Job item: Starting at the beginning of the material and ending at the line containing "impossible to have.", rewrite those lines with each "Congress Hotel" swapped for "Conference Hotel" and everything else left as it is.

Stored dataset items:
•••

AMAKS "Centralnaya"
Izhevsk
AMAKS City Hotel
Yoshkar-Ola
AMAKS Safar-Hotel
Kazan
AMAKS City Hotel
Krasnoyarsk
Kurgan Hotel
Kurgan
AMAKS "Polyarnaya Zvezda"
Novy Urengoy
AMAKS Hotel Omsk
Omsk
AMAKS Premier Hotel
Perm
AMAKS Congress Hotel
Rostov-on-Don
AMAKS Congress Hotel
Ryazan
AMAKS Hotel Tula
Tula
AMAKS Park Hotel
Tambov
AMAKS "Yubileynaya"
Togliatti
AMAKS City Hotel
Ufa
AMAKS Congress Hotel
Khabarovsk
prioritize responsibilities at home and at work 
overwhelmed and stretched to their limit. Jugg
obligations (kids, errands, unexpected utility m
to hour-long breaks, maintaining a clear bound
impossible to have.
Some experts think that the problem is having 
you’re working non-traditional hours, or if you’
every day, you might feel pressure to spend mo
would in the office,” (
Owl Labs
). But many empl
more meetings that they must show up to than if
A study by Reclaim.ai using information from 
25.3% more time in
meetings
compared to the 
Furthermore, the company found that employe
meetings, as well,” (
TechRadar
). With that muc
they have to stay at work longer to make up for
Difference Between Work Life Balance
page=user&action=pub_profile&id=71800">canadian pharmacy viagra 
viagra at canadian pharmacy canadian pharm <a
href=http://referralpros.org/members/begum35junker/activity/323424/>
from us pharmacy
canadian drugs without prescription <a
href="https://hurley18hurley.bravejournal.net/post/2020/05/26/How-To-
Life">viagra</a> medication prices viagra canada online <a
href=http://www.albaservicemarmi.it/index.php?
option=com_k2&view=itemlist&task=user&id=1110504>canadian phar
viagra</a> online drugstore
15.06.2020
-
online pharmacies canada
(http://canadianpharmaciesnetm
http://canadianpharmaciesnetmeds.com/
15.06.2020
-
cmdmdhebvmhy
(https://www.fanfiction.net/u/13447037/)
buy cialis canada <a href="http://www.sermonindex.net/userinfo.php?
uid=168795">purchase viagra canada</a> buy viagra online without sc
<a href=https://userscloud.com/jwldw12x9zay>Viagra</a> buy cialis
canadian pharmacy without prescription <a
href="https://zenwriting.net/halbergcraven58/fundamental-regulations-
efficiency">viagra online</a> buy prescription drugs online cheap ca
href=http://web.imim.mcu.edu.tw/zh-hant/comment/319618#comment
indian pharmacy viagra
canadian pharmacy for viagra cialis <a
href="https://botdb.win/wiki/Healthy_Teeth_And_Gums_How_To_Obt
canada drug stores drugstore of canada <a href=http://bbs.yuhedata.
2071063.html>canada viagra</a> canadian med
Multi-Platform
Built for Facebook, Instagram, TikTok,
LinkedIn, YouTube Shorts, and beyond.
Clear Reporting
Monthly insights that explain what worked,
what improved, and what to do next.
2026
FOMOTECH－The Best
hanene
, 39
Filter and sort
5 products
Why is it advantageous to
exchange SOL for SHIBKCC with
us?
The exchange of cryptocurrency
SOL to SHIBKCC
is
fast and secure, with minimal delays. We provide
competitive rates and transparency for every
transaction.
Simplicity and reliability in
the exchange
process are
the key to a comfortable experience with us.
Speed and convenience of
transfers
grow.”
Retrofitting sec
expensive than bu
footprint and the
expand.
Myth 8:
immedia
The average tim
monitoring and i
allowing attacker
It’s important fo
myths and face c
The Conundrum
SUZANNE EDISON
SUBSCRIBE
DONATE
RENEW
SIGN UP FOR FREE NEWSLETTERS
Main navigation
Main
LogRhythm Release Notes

•••

Written response:
AMAKS "Centralnaya"
Izhevsk
AMAKS City Hotel
Yoshkar-Ola
AMAKS Safar-Hotel
Kazan
AMAKS City Hotel
Krasnoyarsk
Kurgan Hotel
Kurgan
AMAKS "Polyarnaya Zvezda"
Novy Urengoy
AMAKS Hotel Omsk
Omsk
AMAKS Premier Hotel
Perm
AMAKS Conference Hotel
Rostov-on-Don
AMAKS Conference Hotel
Ryazan
AMAKS Hotel Tula
Tula
AMAKS Park Hotel
Tambov
AMAKS "Yubileynaya"
Togliatti
AMAKS City Hotel
Ufa
AMAKS Conference Hotel
Khabarovsk
prioritize responsibilities at home and at work 
overwhelmed and stretched to their limit. Jugg
obligations (kids, errands, unexpected utility m
to hour-long breaks, maintaining a clear bound
impossible to have.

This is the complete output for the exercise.